▸ **DATA SHOWN**:
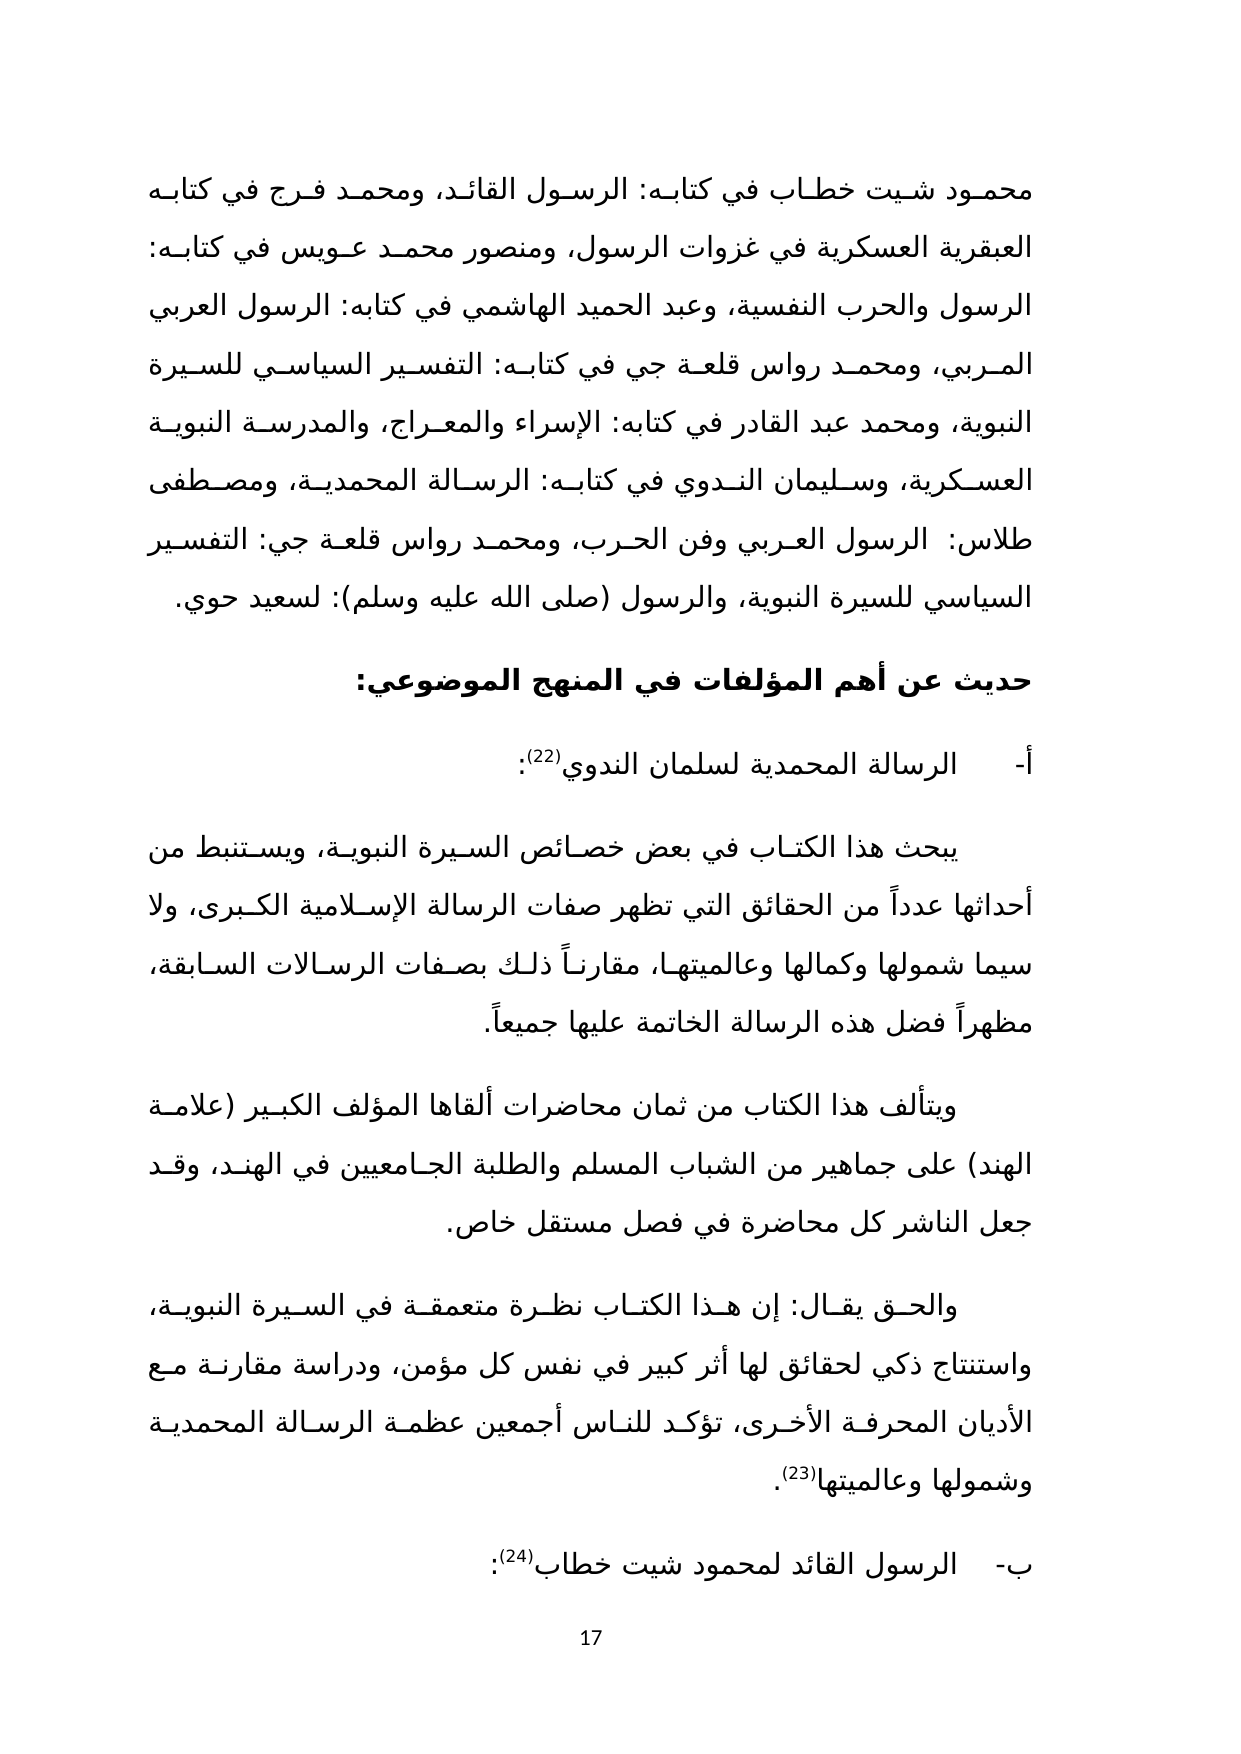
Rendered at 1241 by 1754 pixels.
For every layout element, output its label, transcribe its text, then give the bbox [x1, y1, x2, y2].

text محمود شيت خطاب في كتابه: الرسول القائد، ومحمد فرج في كتابه العبقرية العسكرية في غزوات الرسول، ومنصور محمد عويس في كتابه: الرسول والحرب النفسية، وعبد الحميد الهاشمي في كتابه: الرسول العربي المربي، ومحمد رواس قلعة جي في كتابه: التفسير السياسي للسيرة النبوية، ومحمد عبد القادر في كتابه: الإسراء والمعراج، والمدرسة النبوية العسكرية، وسليمان الندوي في كتابه: الرسالة المحمدية، ومصطفى طلاس: الرسول العربي وفن الحرب، ومحمد رواس قلعة جي: التفسير السياسي للسيرة النبوية، والرسول (صلى الله عليه وسلم): لسعيد حوي. [148, 148, 1033, 614]
text أ- الرسالة المحمدية لسلمان الندوي(22): [148, 723, 1033, 781]
text حديث عن أهم المؤلفات في المنهج الموضوعي: [148, 639, 1033, 698]
text والحق يقال: إن هذا الكتاب نظرة متعمقة في السيرة النبوية، واستنتاج ذكي لحقائق لها أثر كبير في نفس كل مؤمن، ودراسة مقارنة مع الأديان المحرفة الأخرى، تؤكد للناس أجمعين عظمة الرسالة المحمدية وشمولها وعالميتها(23). [148, 1264, 1033, 1498]
text ويتألف هذا الكتاب من ثمان محاضرات ألقاها المؤلف الكبير (علامة الهند) على جماهير من الشباب المسلم والطلبة الجامعيين في الهند، وقد جعل الناشر كل محاضرة في فصل مستقل خاص. [148, 1064, 1033, 1239]
text ب- الرسول القائد لمحمود شيت خطاب(24): [148, 1523, 1033, 1581]
text يبحث هذا الكتاب في بعض خصائص السيرة النبوية، ويستنبط من أحداثها عدداً من الحقائق التي تظهر صفات الرسالة الإسلامية الكبرى، ولا سيما شمولها وكمالها وعالميتها، مقارناً ذلك بصفات الرسالات السابقة، مظهراً فضل هذه الرسالة الخاتمة عليها جميعاً. [148, 806, 1033, 1039]
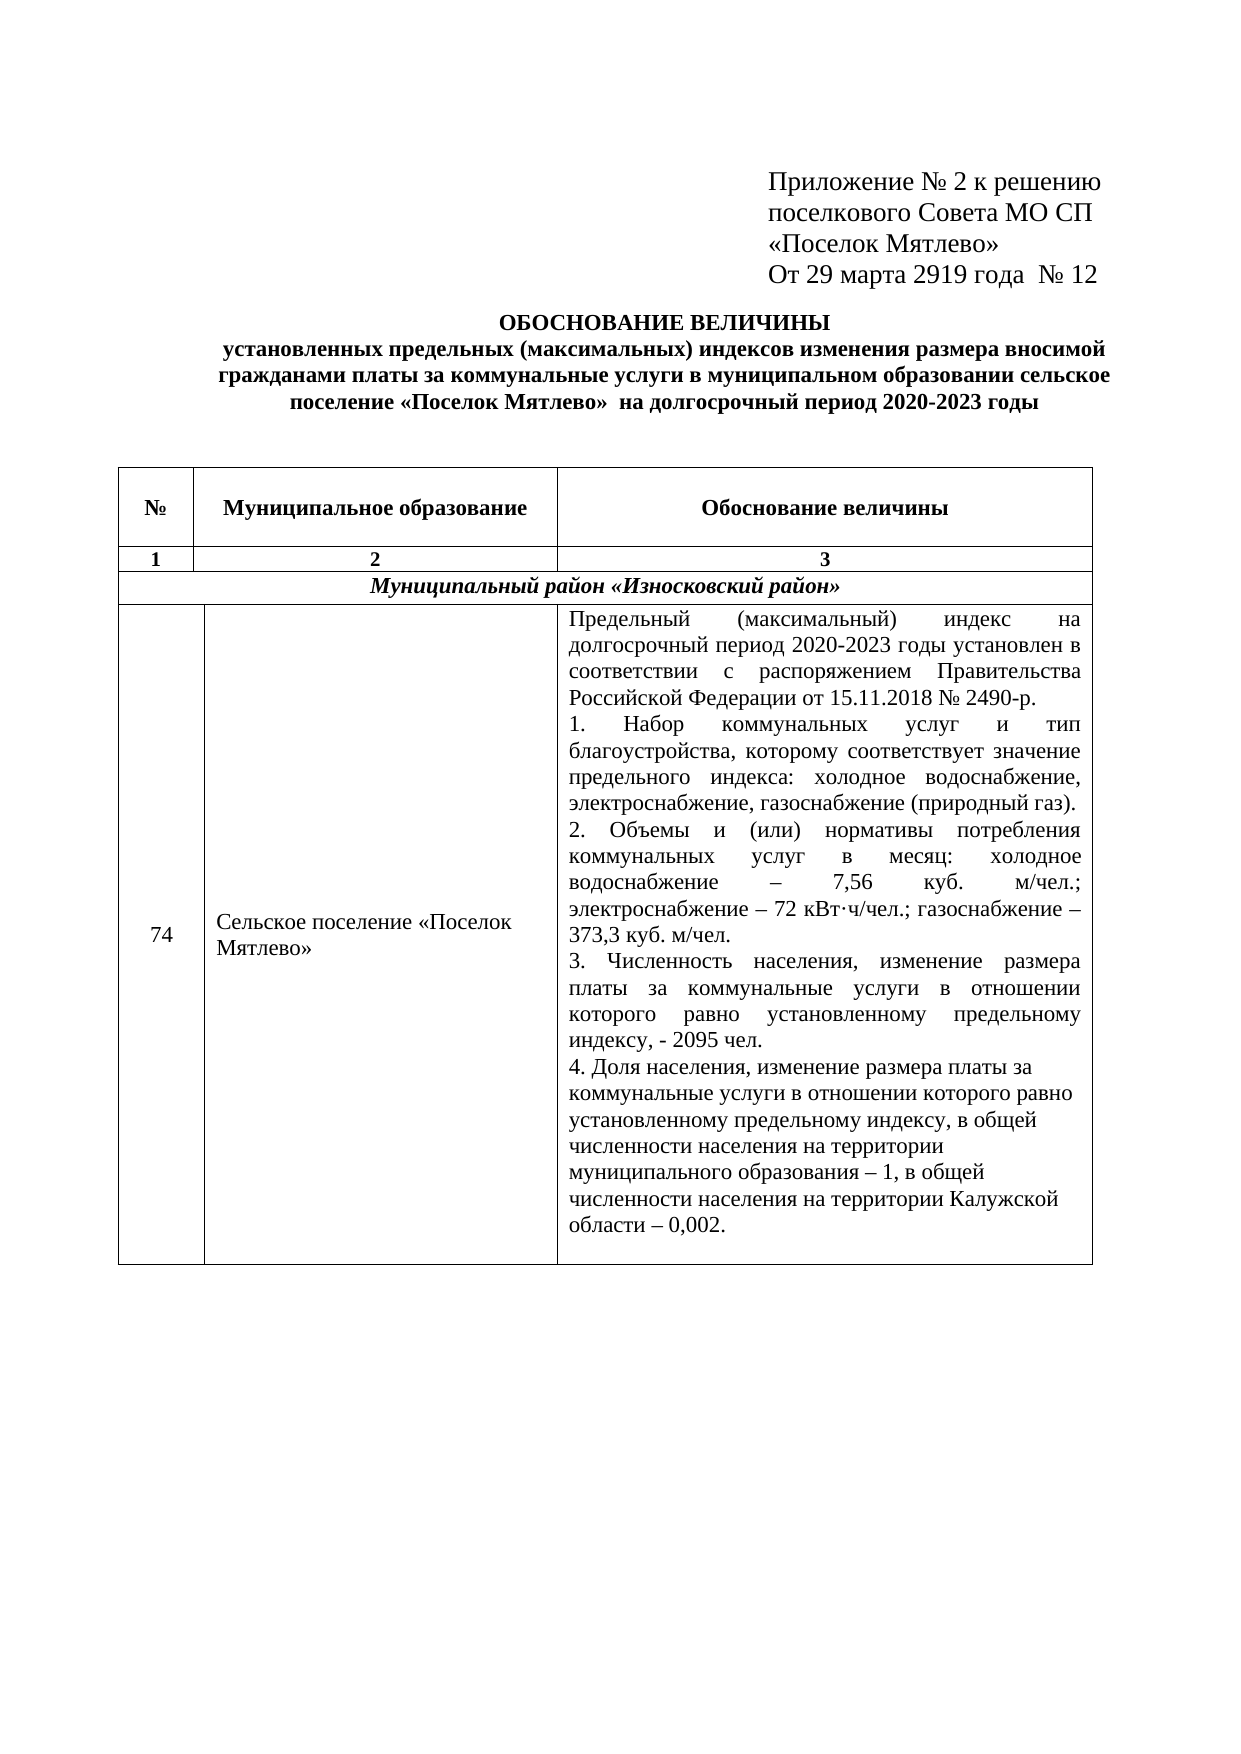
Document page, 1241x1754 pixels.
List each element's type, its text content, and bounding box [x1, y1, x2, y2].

▸ **INSTRUCTIONS FOR THE TASK**: All lines from the one with "Document page, 1241x1754 pixels." onward to the end of the records above should be repeated exactly, and only those lines.

▸ **RESPONSE**:
Document page, 1241x1754 pixels.
List each element's type, its text content, and bounding box [x1, y1, x2, y2].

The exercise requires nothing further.